Friday, 13 March 2020

A mea culpa budget.

Well it certainly should be so labelled.

I have been studying economics for over 60 years now, and have throughout that time felt that budgets are grossly overhyped.  There was a time when some MPs wore top hats to celebrate Budget Day, (Rees Mogg prototypes?) and the newspapers, Guardian included, play up to the hysteria with speculation about what might be announced and then follow up with embarrassing tables on how the incomes of  households of different sizes and ages will be affected.

Full disclosure: according to one of this year's tables my income will increase by £4.05 a week, which, as my Australian friends would put it, is "better than a poke in the eye with a burnt stick," but hardly life changing.  However on anther page the table says the budget will make no difference at all to my income. "No worries," (another Australian-ism) it's ample for my needs anyway.

I suppose that these tiny variations can be very helpful to households that are desperately on the breadline, but not for most of us. And, sadly, and as always, those who benefit most from budgets are those whose incomes make them pretty comfortable anyway.

The whole idea that materialism is king and and that tiny variations in our ability to consume are life-enhancing (or not) is a damning comment on the tawdriness of our society.

Given that this budget takes place in Lent it would be far more appropriate  to construct  tables on the extent to which our attitude as a society towards our fellow humans, other  creatures and the environment has changed. Has our ability to "do as we would be done by," particularly  in relation to migrants, asylum seekers and the homeless, improved or deteriorated? Are we more or less resolved to limit our use of the earth's scarce resources so there's plenty  left for of future generations?  Are we still polluting the gifts of nature, or caring for them better?

These calculations, and many similar,  could indeed by life-enhancing.

However, although minor variations in household incomes  make little difference to the quality of our lives, variations in government taxation and expenditure make a massive difference, not just because they are by comparison massive, but also becasue they have a "multiplier effect." (see a text book: there is no time to go into it here.)

So Mr Sunak's expansionary budget (or spraying money round like water) is to be welcomed in the sense that "there is more joy in heaven over one sinner that repenteth than over ninety-and-nine just persons who need no repentance".

This blog, and many other more authoritative commentators, are among the ninety-and-nine just persons becasue we've been hammering the case fro Keynesian expansion for 10 years or so.  Rather than looking so pleased with themselves it would be nice to see the Tory front bench looking a little apologetic for 10 years of damaging and unnecessary austerity, which has caused  such pain  to the weakest in society.

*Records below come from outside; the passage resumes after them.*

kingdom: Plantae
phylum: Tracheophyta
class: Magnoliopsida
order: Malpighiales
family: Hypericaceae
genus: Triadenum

Whilst the over-all effects of the budget will be beneficial, in the sense that Keynes is believed to have said "if you cannot think of anything better to do, pay some men to dig holes and others to fill them up again,"  Sunak's expenditure could have been more usefully directed.  Improvements to the northern rail network will do far more good than HS2: as would any further expenditure on the public transport that ordinary people actually use. The failure to re-enact the tax increases on motor fuel make a nonsense of the government's claims to be giving priority to reducing carbon emissions and pollution. Splashing money at an NHS almost on its knees after ten years underfunding is not going to heal it over night, and needs to be accompanied by other measures to improve staffing and working conditions at all levels.  We need urgent policies to expand the care system and reward properly the people who work in it (rather than the hedge funds that own so much of it.)

The greatest multiplier effect would result from increasing the incomes of those on benefits and the low paid, because they are more likely to spend their money in this economy  rather than salt it way in a tax haven or treat themselves to an extra foreign holiday.  If the Tories are true converts to Keynesianism they should take note.


  1. The millionaires in the UK hoard the money they get. How often do we hear of them opening up charitable institutions.Unlike the US where philanthropy is noticed (Bill Gates Foundation for one) .Yes,I agree with your last paragraph.It is just a pity that come elections the carrot is shown for votes and the stick comes afterwards and the country slides down the economic scale whilst the rich cream it.

  2. You're absolutely right. As I concluded an earlier post (12th january, Windermere Children):
    "Since we have a government which determinedly puts its own and the interests of its backers first, what we seem to be lacking is philanthropists of the calibre of Leonard Montefiore to rescue some of today's refugees, and some of our reputation

  3. Sorry to mention it but the events of the last months and weeks (yes I’m referring to COVID-19) will blow a hole the size of Jupiter into any clever government spads’ fiscal metrics. World depression looming as that multiplier effect goes into reverse

    1. If there is a world recession that could indeed be he case. but if much If Rishi Sunak's £350bn bonanza gets into people's pockets that could have the stabilising, even expansionary, effect we all crave. The danger is that, without an eventual increase in output, it could lead to serious inflation. Thus this "war" on the virus could have a similar effect on prices as did the First and Second World Wars.